### EXERCISE REQUIREMENTS:
Reproduce the text from every one of the items below line for line and unchanged, leaving out the pictures.

### DATA FOR ANALYSIS:
_ _ _
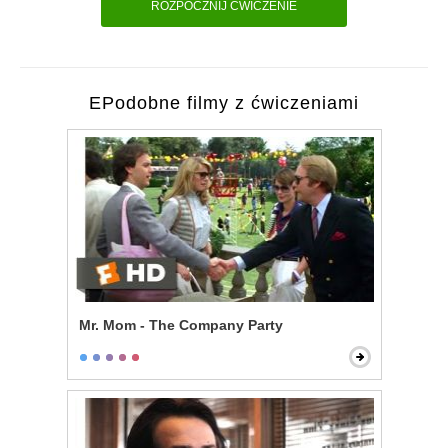
ROZPOCZNIJ ĆWICZENIE
EPodobne filmy z ćwiczeniami
Mr. Mom - The Company Party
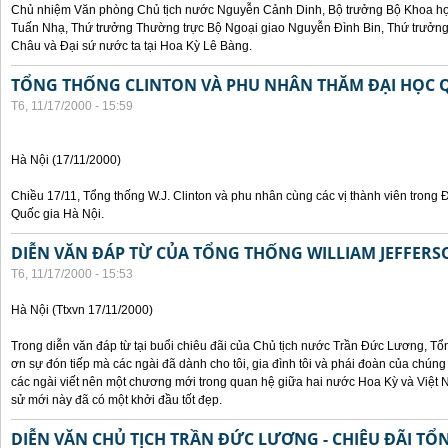
Chủ nhiệm Văn phòng Chủ tịch nước Nguyễn Cảnh Dinh, Bộ trưởng Bộ Khoa họ
Tuấn Nhạ, Thứ trưởng Thường trực Bộ Ngoại giao Nguyễn Đình Bin, Thứ trưở
Châu và Đại sứ nước ta tại Hoa Kỳ Lê Bàng.
TỔNG THỐNG CLINTON VÀ PHU NHÂN THĂM ĐẠI HỌC Q
T6, 11/17/2000 - 15:59
Hà Nội (17/11/2000)
Chiều 17/11, Tổng thống W.J. Clinton và phu nhân cùng các vị thành viên trong 
Quốc gia Hà Nội.
DIỄN VĂN ĐÁP TỪ CỦA TỔNG THỐNG WILLIAM JEFFERS
T6, 11/17/2000 - 15:53
Hà Nội (Ttxvn 17/11/2000)
Trong diễn văn đáp từ tại buổi chiêu đãi của Chủ tịch nước Trần Đức Lương, Tổn
ơn sự đón tiếp mà các ngài đã dành cho tôi, gia đình tôi và phái đoàn của chúng
các ngài viết nên một chương mới trong quan hệ giữa hai nước Hoa Kỳ và Việt N
sử mới này đã có một khởi đầu tốt đẹp.
DIỄN VĂN CHỦ TỊCH TRẦN ĐỨC LƯƠNG - CHIÊU ĐÃI T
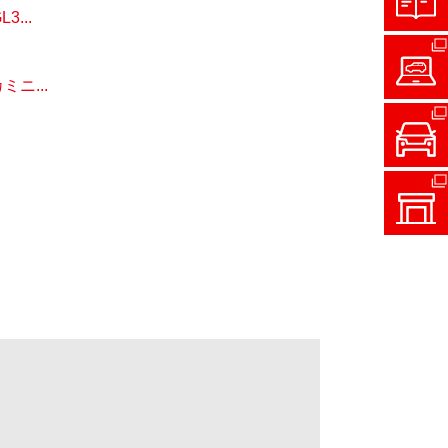
...
ニ...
_ _ _
### OUTPUT:
ROZPOCZNIJ ĆWICZENIE
EPodobne filmy z ćwiczeniami
Mr. Mom - The Company Party
Chủ nhiệm Văn phòng Chủ tịch nước Nguyễn Cảnh Dinh, Bộ trưởng Bộ Khoa họ
Tuấn Nhạ, Thứ trưởng Thường trực Bộ Ngoại giao Nguyễn Đình Bin, Thứ trưở
Châu và Đại sứ nước ta tại Hoa Kỳ Lê Bàng.
TỔNG THỐNG CLINTON VÀ PHU NHÂN THĂM ĐẠI HỌC Q
T6, 11/17/2000 - 15:59
Hà Nội (17/11/2000)
Chiều 17/11, Tổng thống W.J. Clinton và phu nhân cùng các vị thành viên trong 
Quốc gia Hà Nội.
DIỄN VĂN ĐÁP TỪ CỦA TỔNG THỐNG WILLIAM JEFFERS
T6, 11/17/2000 - 15:53
Hà Nội (Ttxvn 17/11/2000)
Trong diễn văn đáp từ tại buổi chiêu đãi của Chủ tịch nước Trần Đức Lương, Tổn
ơn sự đón tiếp mà các ngài đã dành cho tôi, gia đình tôi và phái đoàn của chúng
các ngài viết nên một chương mới trong quan hệ giữa hai nước Hoa Kỳ và Việt N
sử mới này đã có một khởi đầu tốt đẹp.
DIỄN VĂN CHỦ TỊCH TRẦN ĐỨC LƯƠNG - CHIÊU ĐÃI T
...
ニ...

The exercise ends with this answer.